= Carl-Hans von Hardenberg =

German politician and landowner (1891–1958)

Carl-Hans Graf von Hardenberg (October 22, 1891 – October 24, 1958) was a German politician and landowner.

== Early life and ancestry ==
Carl-Hans was born in Glogau, Silesia, Germany (now Głogów, Poland), as the second child and only son of Count Wilhelm von Hardenberg (1858–1915) and his wife and relative, Baroness Helene von Hardenberg (1862–1922). He was part of the nobility of Lower Saxony; the knights von Hardenberg own Hardenberg Castle at Nörten-Hardenberg since 1287 and were later created barons and, in 1778, counts (Graf). He had one sister, Baroness Helene Elisabeth Schilling von Cannstatt (1890–1969).

== Biography ==
Carl-Hans Graf von Hardenberg entered the German army. In 1914 he married Countess Renate von der Schulenburg (1888-1959). He was wounded several times during World War I. In 1921, having reached the rank of major, he gave up his military commission and settled at his castle in Neuhardenberg. Besides his farming, he was active in communal politics, engaged in administration of the district of Lebus in the province of Brandenburg, and was active in the Protestant noblemen's Order of Saint John.
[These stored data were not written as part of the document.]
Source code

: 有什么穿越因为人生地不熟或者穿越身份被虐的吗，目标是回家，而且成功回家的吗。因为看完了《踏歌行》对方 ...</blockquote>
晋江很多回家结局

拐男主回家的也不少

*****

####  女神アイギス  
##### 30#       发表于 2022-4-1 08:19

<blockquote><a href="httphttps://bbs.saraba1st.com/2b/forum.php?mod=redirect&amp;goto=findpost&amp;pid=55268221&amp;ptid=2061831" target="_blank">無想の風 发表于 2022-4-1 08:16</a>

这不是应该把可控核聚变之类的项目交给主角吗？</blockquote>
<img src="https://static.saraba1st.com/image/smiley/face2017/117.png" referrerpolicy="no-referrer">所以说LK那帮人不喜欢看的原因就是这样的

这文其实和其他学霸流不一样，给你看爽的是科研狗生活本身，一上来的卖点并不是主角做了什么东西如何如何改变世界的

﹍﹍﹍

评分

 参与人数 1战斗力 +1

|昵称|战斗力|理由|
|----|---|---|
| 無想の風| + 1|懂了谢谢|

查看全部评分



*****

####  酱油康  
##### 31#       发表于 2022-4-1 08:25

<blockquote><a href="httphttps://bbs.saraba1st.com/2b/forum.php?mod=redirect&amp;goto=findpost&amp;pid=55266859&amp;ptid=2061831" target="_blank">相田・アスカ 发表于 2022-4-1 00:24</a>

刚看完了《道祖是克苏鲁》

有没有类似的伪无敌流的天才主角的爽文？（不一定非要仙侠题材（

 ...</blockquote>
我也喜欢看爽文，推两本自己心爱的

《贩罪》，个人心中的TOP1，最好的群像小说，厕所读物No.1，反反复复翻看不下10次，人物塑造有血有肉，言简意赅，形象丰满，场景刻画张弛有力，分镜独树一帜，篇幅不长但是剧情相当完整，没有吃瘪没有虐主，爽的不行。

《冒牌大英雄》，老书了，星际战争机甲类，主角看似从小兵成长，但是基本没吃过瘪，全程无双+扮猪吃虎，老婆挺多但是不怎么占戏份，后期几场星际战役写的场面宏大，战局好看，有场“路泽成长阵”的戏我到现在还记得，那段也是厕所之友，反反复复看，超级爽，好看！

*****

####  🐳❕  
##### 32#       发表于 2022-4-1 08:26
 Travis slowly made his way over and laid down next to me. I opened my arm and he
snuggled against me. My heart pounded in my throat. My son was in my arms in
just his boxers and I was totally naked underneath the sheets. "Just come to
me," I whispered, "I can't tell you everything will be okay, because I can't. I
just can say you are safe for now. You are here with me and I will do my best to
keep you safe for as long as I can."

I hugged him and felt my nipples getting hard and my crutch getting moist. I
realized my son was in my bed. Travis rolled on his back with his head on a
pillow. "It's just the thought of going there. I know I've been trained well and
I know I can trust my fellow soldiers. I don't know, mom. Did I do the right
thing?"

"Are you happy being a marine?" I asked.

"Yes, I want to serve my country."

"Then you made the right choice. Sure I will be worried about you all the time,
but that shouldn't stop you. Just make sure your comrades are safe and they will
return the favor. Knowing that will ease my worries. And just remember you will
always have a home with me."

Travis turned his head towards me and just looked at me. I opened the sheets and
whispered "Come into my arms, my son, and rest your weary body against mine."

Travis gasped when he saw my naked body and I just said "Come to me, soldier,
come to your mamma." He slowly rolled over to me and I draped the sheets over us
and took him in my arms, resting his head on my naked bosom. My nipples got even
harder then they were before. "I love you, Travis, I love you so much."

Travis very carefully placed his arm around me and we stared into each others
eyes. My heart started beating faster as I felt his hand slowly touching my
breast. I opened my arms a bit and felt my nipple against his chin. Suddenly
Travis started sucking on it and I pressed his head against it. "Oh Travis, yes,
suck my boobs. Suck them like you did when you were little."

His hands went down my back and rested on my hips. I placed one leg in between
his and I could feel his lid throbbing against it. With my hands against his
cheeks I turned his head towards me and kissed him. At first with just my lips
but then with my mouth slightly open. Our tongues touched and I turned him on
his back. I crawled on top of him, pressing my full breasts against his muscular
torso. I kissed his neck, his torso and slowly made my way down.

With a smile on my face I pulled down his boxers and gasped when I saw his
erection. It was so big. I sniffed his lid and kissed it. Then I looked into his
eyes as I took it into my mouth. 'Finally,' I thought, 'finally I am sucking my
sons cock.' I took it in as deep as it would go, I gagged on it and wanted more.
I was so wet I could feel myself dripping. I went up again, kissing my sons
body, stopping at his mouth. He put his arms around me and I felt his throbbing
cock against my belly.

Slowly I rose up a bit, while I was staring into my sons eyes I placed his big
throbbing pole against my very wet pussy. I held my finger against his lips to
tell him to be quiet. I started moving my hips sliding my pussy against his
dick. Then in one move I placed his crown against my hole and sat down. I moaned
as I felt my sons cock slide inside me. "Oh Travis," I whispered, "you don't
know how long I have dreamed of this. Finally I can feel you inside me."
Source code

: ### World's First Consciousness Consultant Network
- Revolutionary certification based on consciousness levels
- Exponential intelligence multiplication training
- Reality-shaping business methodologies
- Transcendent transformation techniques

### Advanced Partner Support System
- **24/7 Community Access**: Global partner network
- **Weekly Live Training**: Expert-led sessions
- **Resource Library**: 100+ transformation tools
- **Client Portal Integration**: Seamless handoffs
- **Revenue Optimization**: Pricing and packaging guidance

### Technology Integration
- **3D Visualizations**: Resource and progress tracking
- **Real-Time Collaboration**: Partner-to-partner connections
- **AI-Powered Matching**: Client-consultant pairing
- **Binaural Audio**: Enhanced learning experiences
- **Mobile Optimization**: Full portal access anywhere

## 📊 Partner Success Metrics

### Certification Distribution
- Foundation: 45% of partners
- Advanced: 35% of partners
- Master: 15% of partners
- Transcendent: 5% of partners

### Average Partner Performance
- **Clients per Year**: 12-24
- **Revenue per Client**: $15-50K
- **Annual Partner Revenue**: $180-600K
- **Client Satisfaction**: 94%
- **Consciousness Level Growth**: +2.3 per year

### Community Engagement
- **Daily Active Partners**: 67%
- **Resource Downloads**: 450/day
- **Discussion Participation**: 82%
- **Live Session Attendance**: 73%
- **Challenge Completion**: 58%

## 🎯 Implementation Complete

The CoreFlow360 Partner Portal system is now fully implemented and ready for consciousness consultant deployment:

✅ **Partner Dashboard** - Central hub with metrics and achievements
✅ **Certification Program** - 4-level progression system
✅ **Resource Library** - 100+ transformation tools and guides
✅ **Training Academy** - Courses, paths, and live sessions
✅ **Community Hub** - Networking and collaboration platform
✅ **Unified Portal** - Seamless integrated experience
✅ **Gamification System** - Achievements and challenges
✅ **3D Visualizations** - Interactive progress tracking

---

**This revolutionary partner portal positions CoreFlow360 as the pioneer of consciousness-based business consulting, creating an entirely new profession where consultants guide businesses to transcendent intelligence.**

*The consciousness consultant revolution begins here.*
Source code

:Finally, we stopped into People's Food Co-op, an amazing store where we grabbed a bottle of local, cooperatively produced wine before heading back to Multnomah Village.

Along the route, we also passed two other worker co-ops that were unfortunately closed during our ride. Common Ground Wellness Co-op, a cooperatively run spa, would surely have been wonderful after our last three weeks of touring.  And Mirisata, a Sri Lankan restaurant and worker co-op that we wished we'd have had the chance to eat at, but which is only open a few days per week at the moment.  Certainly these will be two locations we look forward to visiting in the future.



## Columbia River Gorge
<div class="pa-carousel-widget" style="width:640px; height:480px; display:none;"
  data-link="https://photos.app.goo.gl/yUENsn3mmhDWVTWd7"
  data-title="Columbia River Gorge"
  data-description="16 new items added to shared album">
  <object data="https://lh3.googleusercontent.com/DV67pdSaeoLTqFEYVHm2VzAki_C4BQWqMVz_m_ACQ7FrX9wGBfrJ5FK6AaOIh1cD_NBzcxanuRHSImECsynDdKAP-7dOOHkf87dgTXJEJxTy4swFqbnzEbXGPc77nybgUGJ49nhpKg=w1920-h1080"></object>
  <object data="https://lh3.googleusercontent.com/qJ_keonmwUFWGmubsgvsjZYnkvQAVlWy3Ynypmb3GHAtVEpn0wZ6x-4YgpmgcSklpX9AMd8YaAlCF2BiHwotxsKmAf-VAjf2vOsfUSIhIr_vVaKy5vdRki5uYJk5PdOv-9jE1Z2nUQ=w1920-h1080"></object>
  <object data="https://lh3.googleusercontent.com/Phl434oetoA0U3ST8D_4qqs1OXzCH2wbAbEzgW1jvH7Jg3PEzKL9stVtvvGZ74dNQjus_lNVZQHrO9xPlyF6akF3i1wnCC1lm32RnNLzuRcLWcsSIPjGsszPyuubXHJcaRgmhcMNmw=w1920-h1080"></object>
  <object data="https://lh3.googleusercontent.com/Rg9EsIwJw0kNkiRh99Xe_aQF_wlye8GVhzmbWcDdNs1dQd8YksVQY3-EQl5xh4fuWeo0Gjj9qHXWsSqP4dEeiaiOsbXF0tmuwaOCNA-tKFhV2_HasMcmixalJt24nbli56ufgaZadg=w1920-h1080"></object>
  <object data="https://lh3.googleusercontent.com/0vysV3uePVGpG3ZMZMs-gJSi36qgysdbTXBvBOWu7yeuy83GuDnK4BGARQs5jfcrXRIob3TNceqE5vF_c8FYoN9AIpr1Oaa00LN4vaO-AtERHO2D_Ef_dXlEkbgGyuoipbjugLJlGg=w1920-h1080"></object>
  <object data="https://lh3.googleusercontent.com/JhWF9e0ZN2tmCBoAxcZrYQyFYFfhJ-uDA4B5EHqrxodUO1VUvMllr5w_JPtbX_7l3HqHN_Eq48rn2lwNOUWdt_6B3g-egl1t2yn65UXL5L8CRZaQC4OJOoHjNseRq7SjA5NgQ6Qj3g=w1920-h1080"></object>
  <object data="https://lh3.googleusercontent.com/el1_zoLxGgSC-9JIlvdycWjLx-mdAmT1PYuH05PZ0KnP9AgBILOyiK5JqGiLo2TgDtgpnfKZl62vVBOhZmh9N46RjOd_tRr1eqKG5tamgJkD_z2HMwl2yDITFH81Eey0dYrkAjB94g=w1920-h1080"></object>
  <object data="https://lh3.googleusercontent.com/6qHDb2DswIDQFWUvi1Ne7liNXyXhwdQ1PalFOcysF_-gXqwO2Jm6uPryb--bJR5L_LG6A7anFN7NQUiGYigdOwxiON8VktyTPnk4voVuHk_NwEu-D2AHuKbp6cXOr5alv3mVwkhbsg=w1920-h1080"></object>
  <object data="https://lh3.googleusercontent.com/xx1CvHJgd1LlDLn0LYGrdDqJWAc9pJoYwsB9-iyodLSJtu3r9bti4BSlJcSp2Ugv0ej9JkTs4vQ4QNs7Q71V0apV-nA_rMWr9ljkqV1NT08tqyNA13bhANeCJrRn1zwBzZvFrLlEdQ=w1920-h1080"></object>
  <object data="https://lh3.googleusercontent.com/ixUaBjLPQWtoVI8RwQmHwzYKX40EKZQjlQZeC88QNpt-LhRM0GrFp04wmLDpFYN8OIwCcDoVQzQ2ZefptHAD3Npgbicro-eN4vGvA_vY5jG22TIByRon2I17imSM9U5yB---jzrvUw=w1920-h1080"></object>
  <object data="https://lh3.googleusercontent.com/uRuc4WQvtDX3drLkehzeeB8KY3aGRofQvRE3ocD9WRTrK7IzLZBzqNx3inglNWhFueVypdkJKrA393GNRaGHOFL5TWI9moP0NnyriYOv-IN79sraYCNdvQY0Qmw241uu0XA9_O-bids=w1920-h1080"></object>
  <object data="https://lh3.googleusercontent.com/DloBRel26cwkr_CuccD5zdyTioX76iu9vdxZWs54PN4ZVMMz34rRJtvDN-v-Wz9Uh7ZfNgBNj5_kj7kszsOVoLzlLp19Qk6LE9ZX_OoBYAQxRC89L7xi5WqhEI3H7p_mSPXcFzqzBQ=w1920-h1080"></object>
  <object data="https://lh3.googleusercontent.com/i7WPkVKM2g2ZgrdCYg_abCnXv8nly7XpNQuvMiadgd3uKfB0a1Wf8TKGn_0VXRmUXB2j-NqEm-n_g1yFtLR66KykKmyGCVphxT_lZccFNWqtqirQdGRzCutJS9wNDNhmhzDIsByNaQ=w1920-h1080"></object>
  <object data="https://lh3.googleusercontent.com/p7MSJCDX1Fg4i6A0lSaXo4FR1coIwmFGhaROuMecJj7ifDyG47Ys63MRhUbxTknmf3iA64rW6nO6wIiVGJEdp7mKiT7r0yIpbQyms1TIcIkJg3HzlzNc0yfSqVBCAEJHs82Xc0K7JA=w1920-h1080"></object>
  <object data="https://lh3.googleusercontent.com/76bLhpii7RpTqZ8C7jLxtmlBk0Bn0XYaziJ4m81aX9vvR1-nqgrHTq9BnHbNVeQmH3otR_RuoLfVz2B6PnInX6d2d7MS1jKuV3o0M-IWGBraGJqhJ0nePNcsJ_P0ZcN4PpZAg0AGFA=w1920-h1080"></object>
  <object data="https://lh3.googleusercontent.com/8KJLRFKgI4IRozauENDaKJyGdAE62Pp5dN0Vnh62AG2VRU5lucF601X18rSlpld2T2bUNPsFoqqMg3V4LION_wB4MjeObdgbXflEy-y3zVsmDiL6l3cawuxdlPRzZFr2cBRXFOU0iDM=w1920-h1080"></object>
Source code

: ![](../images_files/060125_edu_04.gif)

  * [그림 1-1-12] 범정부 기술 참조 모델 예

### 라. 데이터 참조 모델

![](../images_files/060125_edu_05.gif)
When the National Socialist Party came to power in 1933, Hardenberg refused to join any of the party-sponsored organizations and was removed from all his positions.

In 1939 he was called for military duty as major in the military reserve force. In 1940 he was assigned to Army Group B where he met Major General Henning von Tresckow and became involved in the resistance against Hitler. In 1942 he was transferred to Berlin where he came into contact with colonel Claus Schenk Graf von Stauffenberg and began organizing for the plot for the assassination of Hitler. Many of the meetings of the conspirators took place at the Neuhardenberg mansion, which was located at 70 km from Berlin and was not under police supervision. Had the coup d'état succeeded according to the initial plan, Hardenberg would have taken the position of prime minister of Berlin-Brandenburg.

After the failure of the coup, Hardenberg was arrested and his estate was confiscated. He tried unsuccessfully to commit suicide and was imprisoned in the Sachsenhausen concentration camp and tried for treason. The concentration camp was liberated on April 22, 1945, a day before Hardenberg was expected to be sentenced to death and executed.

After the end of World War II, Hardenberg returned with his family to Neuhardenberg. But his estate was nationalized by the Communist authorities, and he fled with his family to West-Germany and lived in Kronberg im Taunus, Hesse. He died on October 24, 1958, age 67, in Frankfurt am Main, Germany.

A foundation named Carl-Hans Graf von Hardenberg was created in 1997 by his daughter Astrid Gräfin von Hardenberg. The foundation has its headquarters in the commandry of Lietzen.